• Exercise objective
Give the data again exactly, without images.

• Supplied data
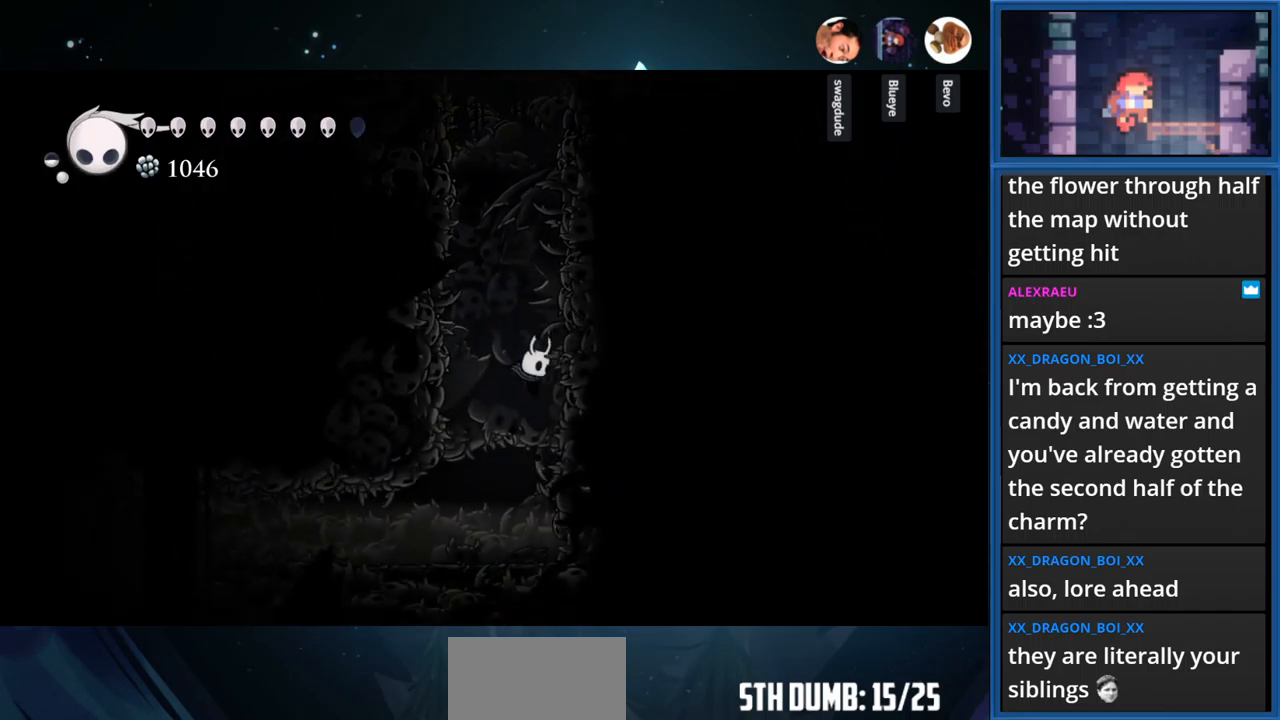
{"buttons": ["R1", "DPAD_LEFT"], "right_stick": "center", "events": [[33, "DPAD_LEFT", "down"], [133, "DPAD_LEFT", "up"], [183, "DPAD_RIGHT", "down"], [283, "DPAD_RIGHT", "up"], [317, "DPAD_LEFT", "down"], [400, "R1", "down"]]}
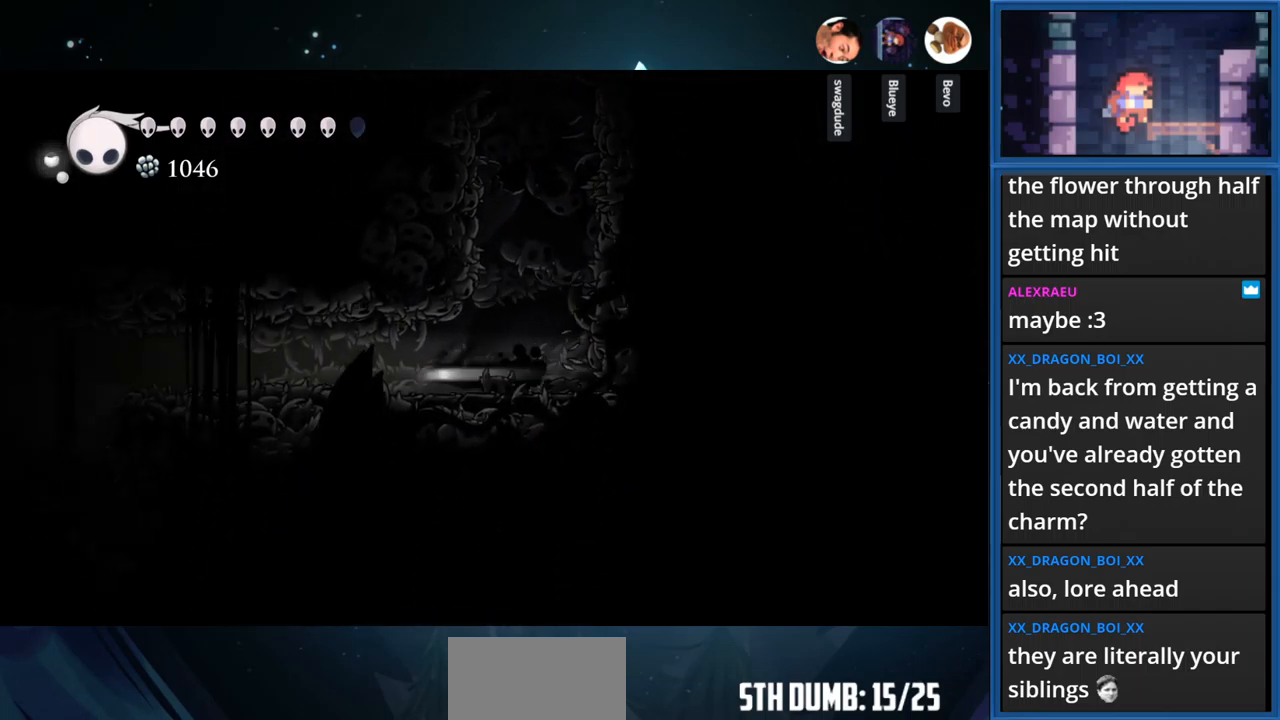
{"buttons": ["DPAD_LEFT"], "right_stick": "center", "events": [[83, "R1", "up"]]}
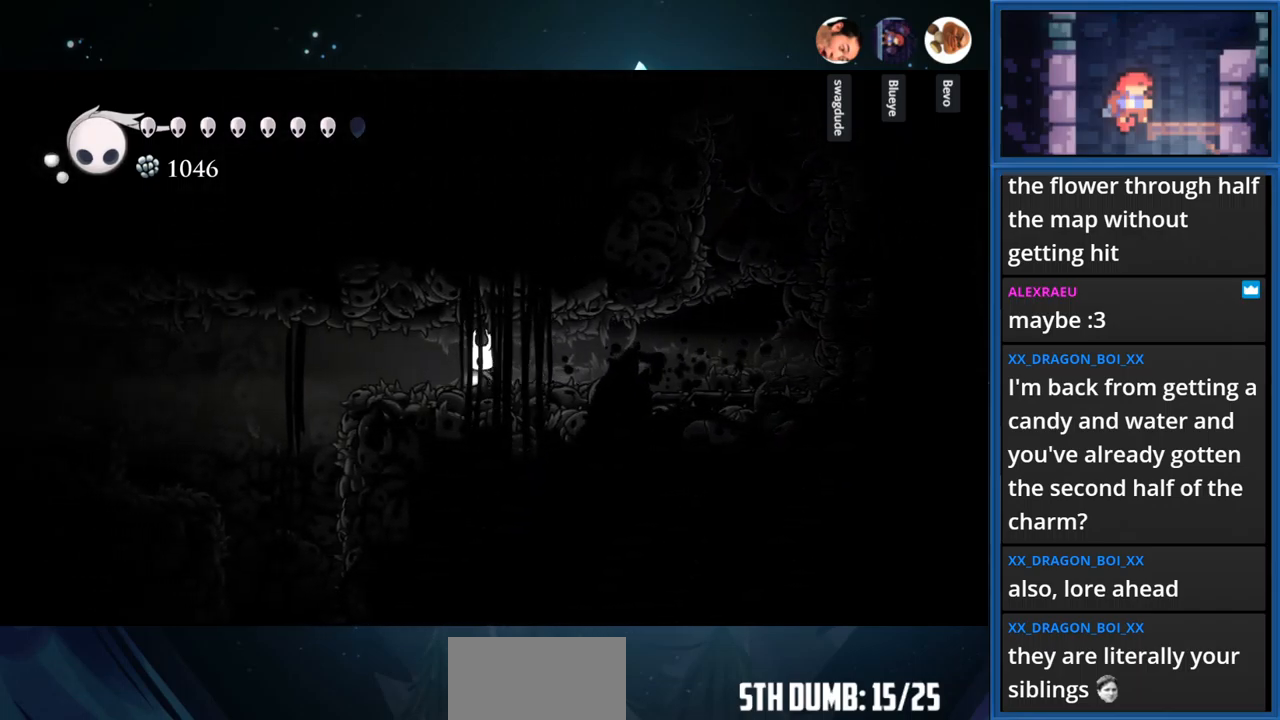
{"buttons": ["DPAD_LEFT"], "right_stick": "center", "events": []}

• Solved problem
{"buttons": ["R1", "DPAD_LEFT"], "right_stick": "center", "events": [[33, "DPAD_LEFT", "down"], [133, "DPAD_LEFT", "up"], [183, "DPAD_RIGHT", "down"], [283, "DPAD_RIGHT", "up"], [317, "DPAD_LEFT", "down"], [400, "R1", "down"]]}
{"buttons": ["DPAD_LEFT"], "right_stick": "center", "events": [[83, "R1", "up"]]}
{"buttons": ["DPAD_LEFT"], "right_stick": "center", "events": []}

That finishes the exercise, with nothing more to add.